Rangefinder EBL; let's talk effective base length. There's more to it than meets the eye.
In a manual rangefinder camera you look through the viewfinder whilst turning the lens barrel to and fro to bring the subject into focus by matching two images (using the so called rangefinder patch) of part of the subject shown in the centre of the viewfinder until they coincide perfectly. This is illustrated in figure 4 right hand picture, centre of the image.
The rangefinder mechanism which enables you to this is illustrated in figure 2 above and is housed in the top of camera as shown in figure 1 at the top of the page. The window at the right of the camera, as it faces you, is the viewfinder window and that on the far left is the so called rangefinder window which transmits the second image to the rangefinder patch into the viewfinder for you to match up when focusing. The light transmission paths for this are illustrated in figure 6.
Focusing is achieved by the method of triangulation of the two images, one from the viewfinder window and one from the rangefinder window the back of the lens moving backwards and forwards by its' focus helicoid, which can just bee seen protruding from the bottom of the lens in figure 3, engaging with the cam arm on the rangefinder mechanism and seen in figure 2 which can itself also just be seen protruding from inside of the top of the lens mount of the camera in figure 1.

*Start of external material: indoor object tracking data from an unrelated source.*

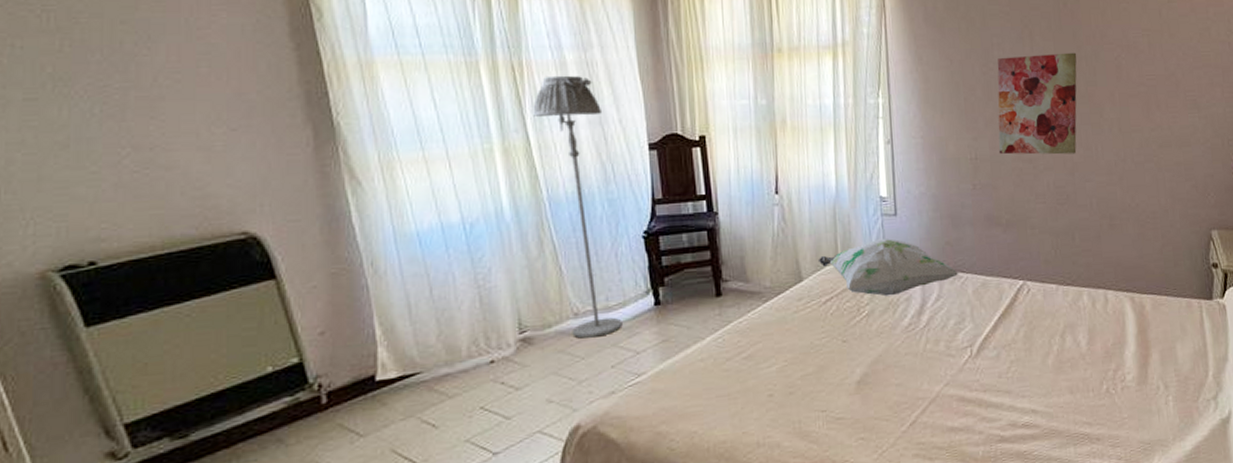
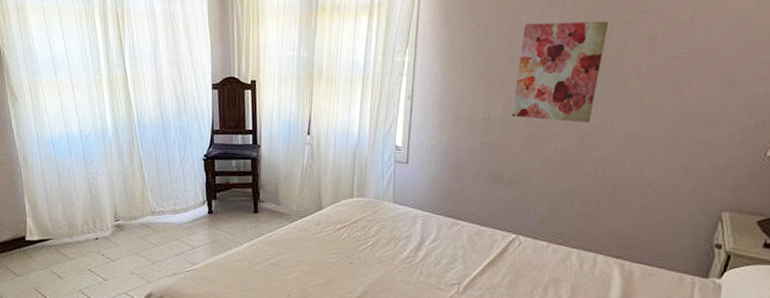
floor lamp: present [531,75,623,339] -> none [129,23,185,232]
decorative pillow: present [817,238,959,297] -> none [336,181,457,232]

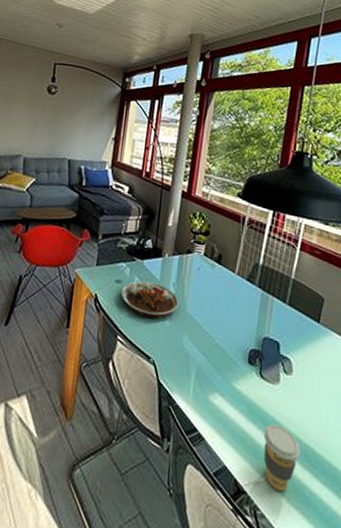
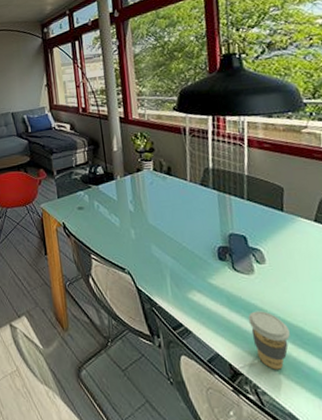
plate: present [121,281,179,319] -> none [85,203,140,235]

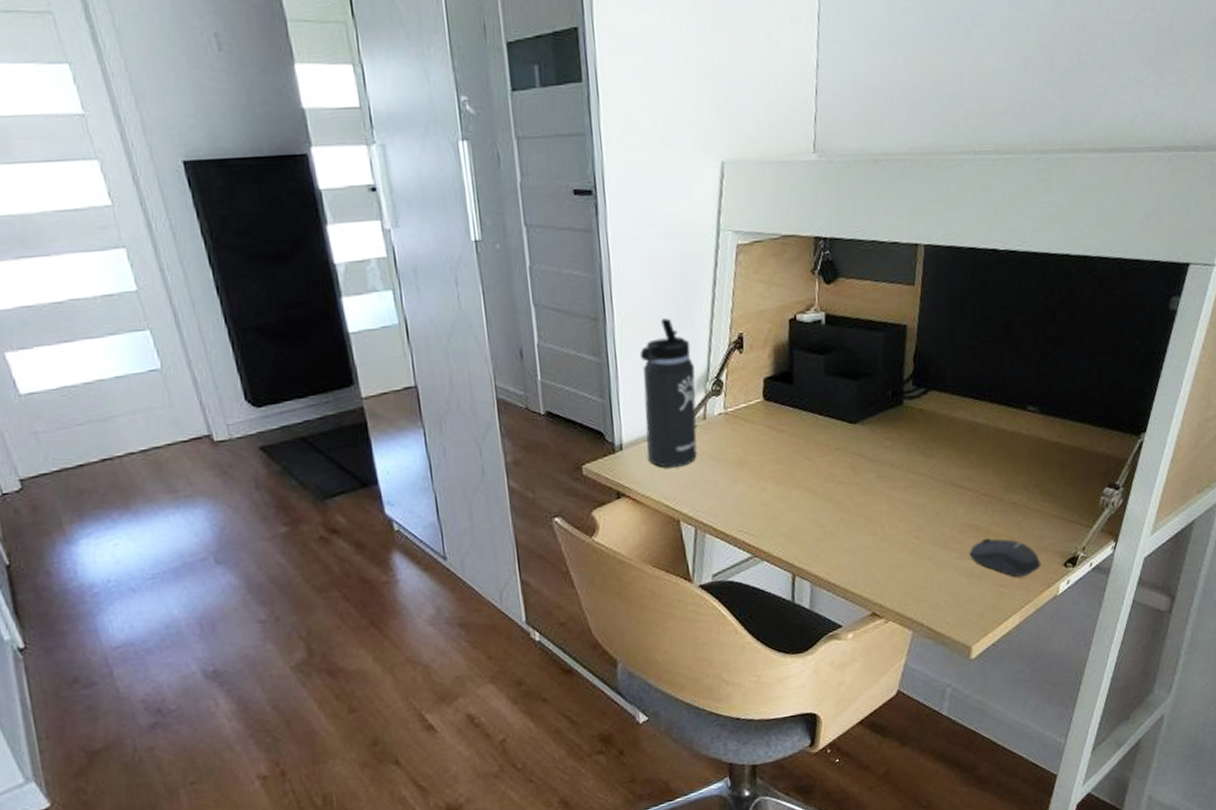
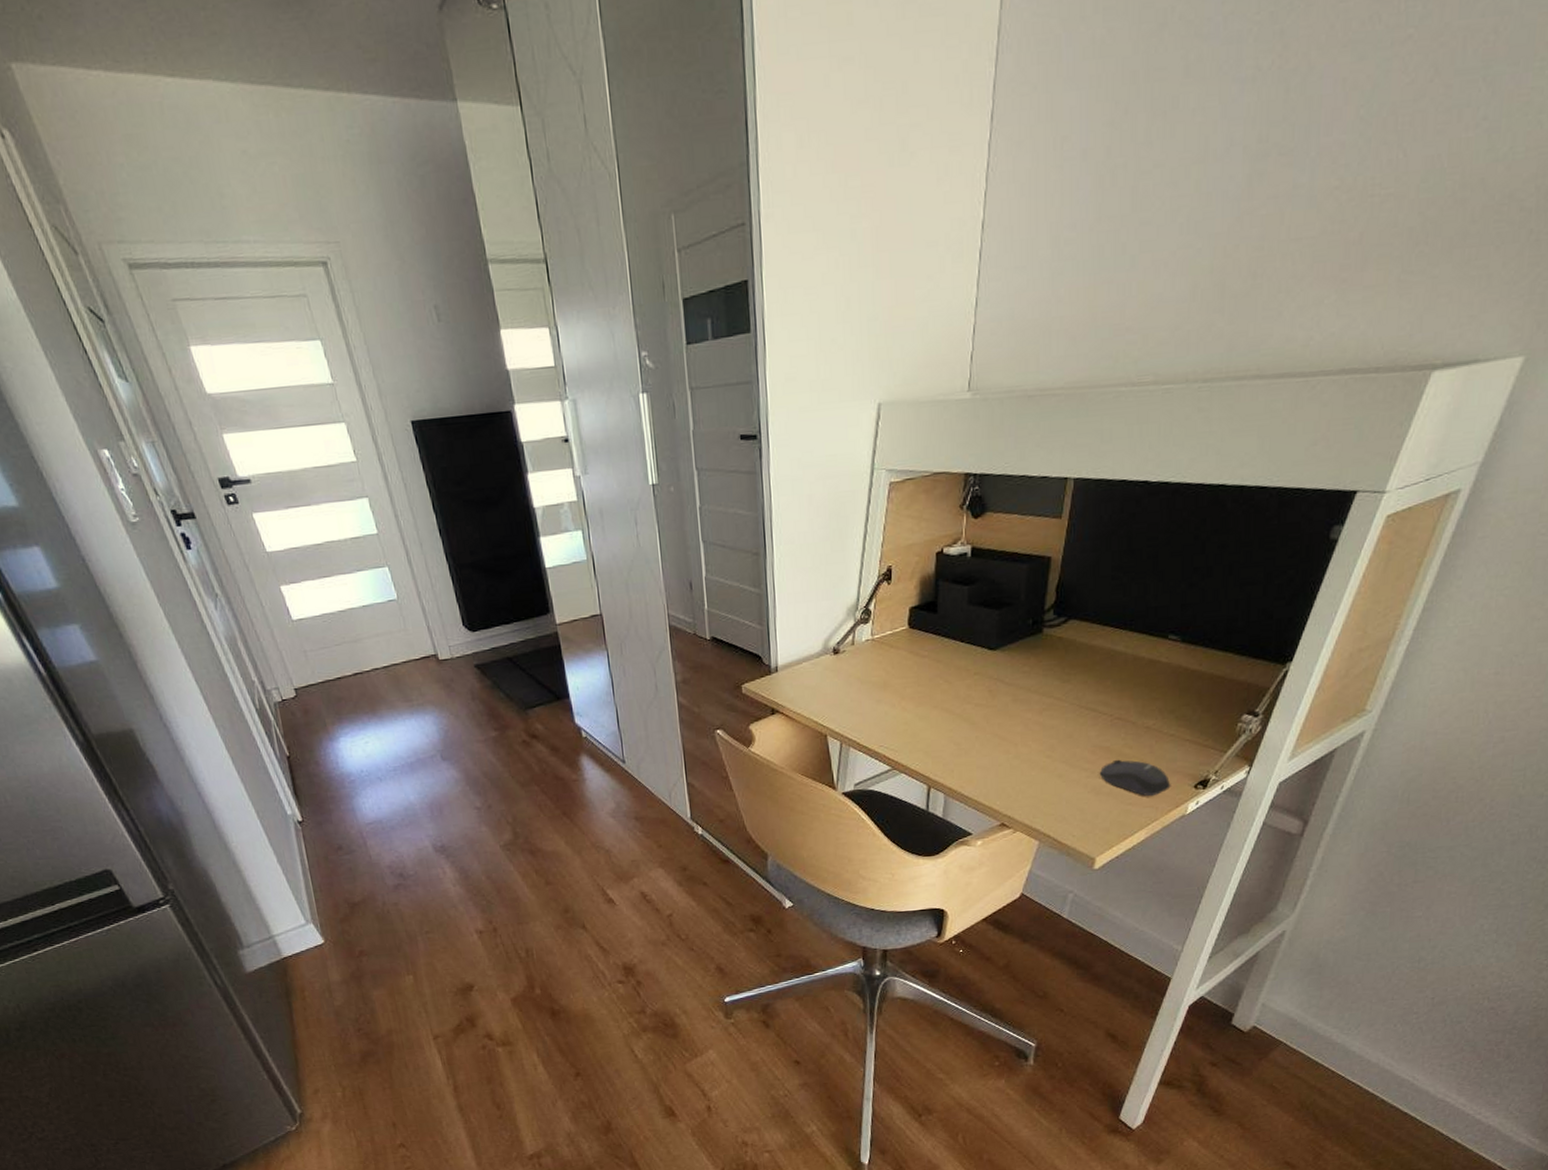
thermos bottle: present [640,318,697,468] -> none [796,552,846,688]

There is one last point to explore which is bright lines. The camera will project into the viewfinder a set of bright lines corresponding to the focal length of the lens you have got attached to the front of the camera to show you the field of view of that lens. These are are illustrate for the Zeiss Ikon below in figure 5 and an example view is shown above in figure 4 for a 35mm lens. The opaque middle window on camera body, see figure 1, is used to illuminate these bright lines in the viewfinder, see also the light path for this in figure 7.
OK, we finally get to discussing the topic in hand EBL, well almost. We actually must start with BL which is base length i.e. the distance between the rangefinder and the viewfinder windows. The longer this distance is the more accurate your rangefinder will be, all else being equal.
There is, however one other factor to be taken into account and that is the magnification provided by your viewfinder. In general, the higher the magnification of your viewfinder the more acute your vision is going to be when matching the two images in the rangefinder patch and the better your chances of achieving critical focus. Hence we talk, at last, about EBL i.e. effective base length which is defined as BL x VM or base line x viewfinder magnification.
Thus the higher your EBL the better yes? Well yes but it is a compromise. You can build a rangefinder with a very short BL but a very high VM or one of a long BL and more moderate VM which attain a similar degree of practical accuracy but there are consequences. These are all about what you can see in the viewfinder with which lenses. Oh, by the way a very high VM would be 1.5x and there on downwards with a very low one being typically around 0.52x.
Some examples. If you take the Leica M3 of the 1950's that the Leicaphiles still rave over as the most accurate RF camera ever made. It had a BL of 68.5mm and a VM of 9.1x for an EBL of 62.3mm. Here comes the but; but the widest bright frame it could accommodate was for a 50mm lens thereafter it had frames for 90mm and 135mm; 35mm could only be achieved with a special lens which had "spectacles" attached to it which covered both the range finder and viewfinder windows to change the finder magnification, otherwise there were no finders for other 35mm nor any 28mm lenses.
The Leica M7 had an 0.72x viewfinder with frame lines for 28/35/50/75/90/135 lenses with a BL of 69.25mm and EBL of 49.86mm. However, the 28mm frame lines are too hard to see, especially is you wear spectacles and long lenses like the 135mm and fast lenses like 50mm f1.1 are hard to focus accurately. So there are two alternative versions of the M7 offered, one with a 0.58x viewfinder with frame lines for 28/35/50/75/90 lenses and one with a 0.85x viewfinder with frame lines for 35/50/75/90/135 lenses, which speaks volumes about the limitations of the design.
The Zeiss Ikon had a BL of 75mm with a VM of 0.74x. giving an EBL of 55.5mm with a big, bright viewfinder with long eye relief (see figure 6) and bright frame lines for 28/35/50/85 lenses. It was and still is for that matter fully capable of allowing all the frames to be easily viewed and all lenses in the frame range to be easily focused aided in no small part by its' EBL and by its' class leading (even to this day) large and super bright viewfinder.
In the end EBL is important but so are a number of other factors when it comes to ranger finder performance such as the aforementioned viewfinder size and brightness, the size and clarity of its' RF patch, its susceptibility to going out of alignment, the quality of its engineering and construction, plus the proper adjustment of individual lenses to individual camera bodies - especially in older classical models.
Blimey, I set out to write a simple article on a simple concept i.e. EBL = BL x VM and ended up writing a monograph as it underpins quite complex design and precision engineering criteria. Phew.